Leading Nottingham landlord Mick Roberts tells LandlordZONE about the unintended consequences of licensing in his home city.

A leading Nottingham landlord wants councils around the UK to understand how private rental market licensing is achieving the opposite of what the schemes usually set out to achieve.

Mick Roberts, who runs Advance Properties and its large portfolio of properties across the city (including 36 within its licensing scheme), says the unintended consequences include pushing up rents and making it more difficult for tenants to find property to live in.

“The rental market used to be well supplied, but I’ve heard about 20 good, credit-checked, working tenants queuing up for properties that come on to the market, which wasn’t the case before the licensing system came into force,” says Roberts.

Nottingham began its schemes in August 2018. They include huge swathes of its central and inner zones, which are covered by both a selective licensing and large/small HMO regulations too.

Rent rises

“The rents have shot up massively here in Nottingham and it’s now one of the most expensive cities in the region,” says Roberts.

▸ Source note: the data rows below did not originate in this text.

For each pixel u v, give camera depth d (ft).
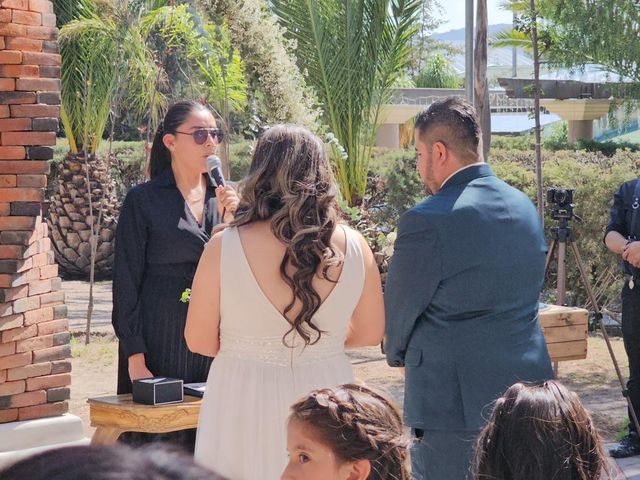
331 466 7.00
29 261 18.19
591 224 37.17
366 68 39.63
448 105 11.55
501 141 68.95
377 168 50.24
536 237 11.43
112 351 34.09
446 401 11.07
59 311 18.85
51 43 18.29
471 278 10.96
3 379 18.03
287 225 9.82
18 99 17.90
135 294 13.32
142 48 41.57
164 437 12.93
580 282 37.52
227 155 29.45
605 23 42.47
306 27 38.88
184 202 13.52
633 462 20.17
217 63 28.99
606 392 27.43
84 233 55.42
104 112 51.55
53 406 18.70
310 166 10.00
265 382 10.05
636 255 19.35
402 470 7.18
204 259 10.23
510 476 7.18
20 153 17.94
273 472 10.01
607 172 39.29
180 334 13.43
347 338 11.06
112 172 60.90
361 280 10.34
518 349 11.17
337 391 7.25
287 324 10.03
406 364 11.59
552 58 43.65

“I believe this is because the licensing system is helping reduce the levels of stock available as well as pushing up costs massively for landlords, both of which are putting upward pressures on rents.”

He says the extra costs include the expense of licensing each property which is £480 per property for accredited landlords, and £780 for those who aren’t, as well as the upgrades that the council then asks for after inspecting a property, which often costs a lot more.

“It’s a mad system because I’ve got tenants who have been with me for nearly 20 years without any problems and suddenly the council is all over me to improve the properties after an inspection,” says Roberts.

“And it’s not joined up – one side of the council is clamping down on landlords and forcing them out of the market, but their housing colleagues pick up the bill when tenants become homeless.

“I’ve had to evict tenants who, before licensing, I would have deemed to be marginal but not worth evicting, however the extra costs brought in by licensing have forced my hand.”

Roberts says he believes the city council is punishing good landlords like him but failing to catch the truly rogue operators.

“The licensing system is sucking money out of the system – I used to replace six bathrooms or kitchens every year, but I can’t afford to do that now, so the good stock is getting worse,” he says. “They’re punishing everyone to get at the minority of bad landlords – I know one landlord who was fined £2,000 for each of his six properties because he had not applied or a licence, but when they visited the properties they were in good order and the tenants were happy. Where’s the sense in that.”